» **WHAT YOU ARE ASKED TO DO**
Across the data below, how many lines hold "screen"? Answer with that number and nothing else.

» **DATA LISTING**
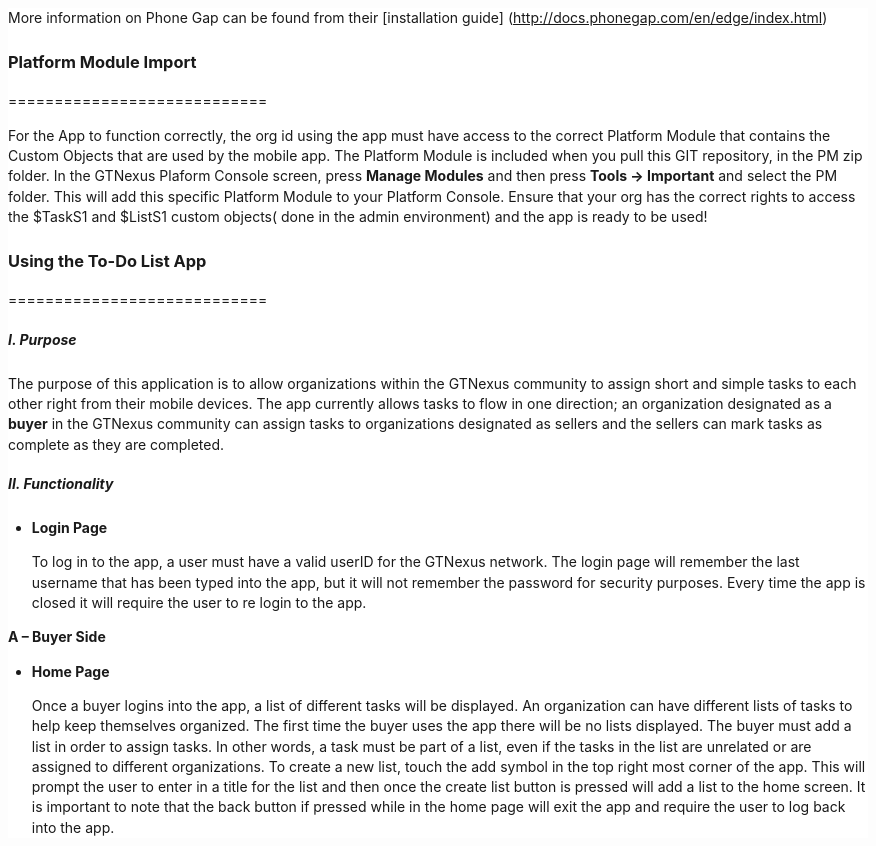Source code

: More information on Phone Gap can be found from their [installation guide] (http://docs.phonegap.com/en/edge/index.html)

### Platform Module Import
============================

For the App to function correctly, the org id using the app must have access to the correct Platform Module that
contains the Custom Objects that are used by the mobile app. The Platform Module is included when you pull this GIT
repository, in the PM zip folder. In the GTNexus Plaform Console screen, press **Manage Modules** and then press
**Tools -> Important** and select the PM folder. This will add this specific Platform Module to your Platform Console.
Ensure that your org has the correct rights to access the $TaskS1 and $ListS1 custom objects( done in the admin environment) 
and the app is ready to be used!

### Using the To-Do List App
============================

##### I. Purpose

The purpose of this application is to allow organizations within the GTNexus community 
to assign short and simple tasks to each other right from their mobile devices. The app 
currently allows tasks to flow in one direction; an organization designated as a **buyer** 
in the GTNexus community can assign tasks to organizations designated as sellers and the 
sellers can mark tasks as complete as they are completed.

##### II. Functionality

* **Login Page**

  To log in to the app, a user must have a valid userID for the GTNexus network. The login page will remember 
  the last username that has been typed into the app, but it will not remember the password for security purposes. 
  Every time the app is closed it will require the user to re login to the app.
	
**A – Buyer Side**


*  **Home Page**
  
    Once a buyer logins into the app, a list of different tasks will be displayed. An organization can have 
	different lists of tasks to help keep themselves organized. The first time the buyer uses the app there 
	will be no lists displayed. The buyer must add a list in order to assign tasks. In other words, a task 
	must be part of a list, even if the tasks in the list are unrelated or are assigned to different organizations. 
	To create a new list, touch the add symbol in the top right most corner of the app. This will prompt the user 
	to enter in a title for the list and then once the create list button is pressed will add a list to the home 
	screen. It is important to note that the back button if pressed while in the home page will exit the app and 
	require the user to log back into the app. 
	
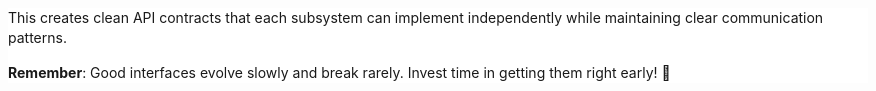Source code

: This creates clean API contracts that each subsystem can implement independently while maintaining clear communication patterns.

**Remember**: Good interfaces evolve slowly and break rarely. Invest time in getting them right early! 🎯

» **ANSWER AREA**
2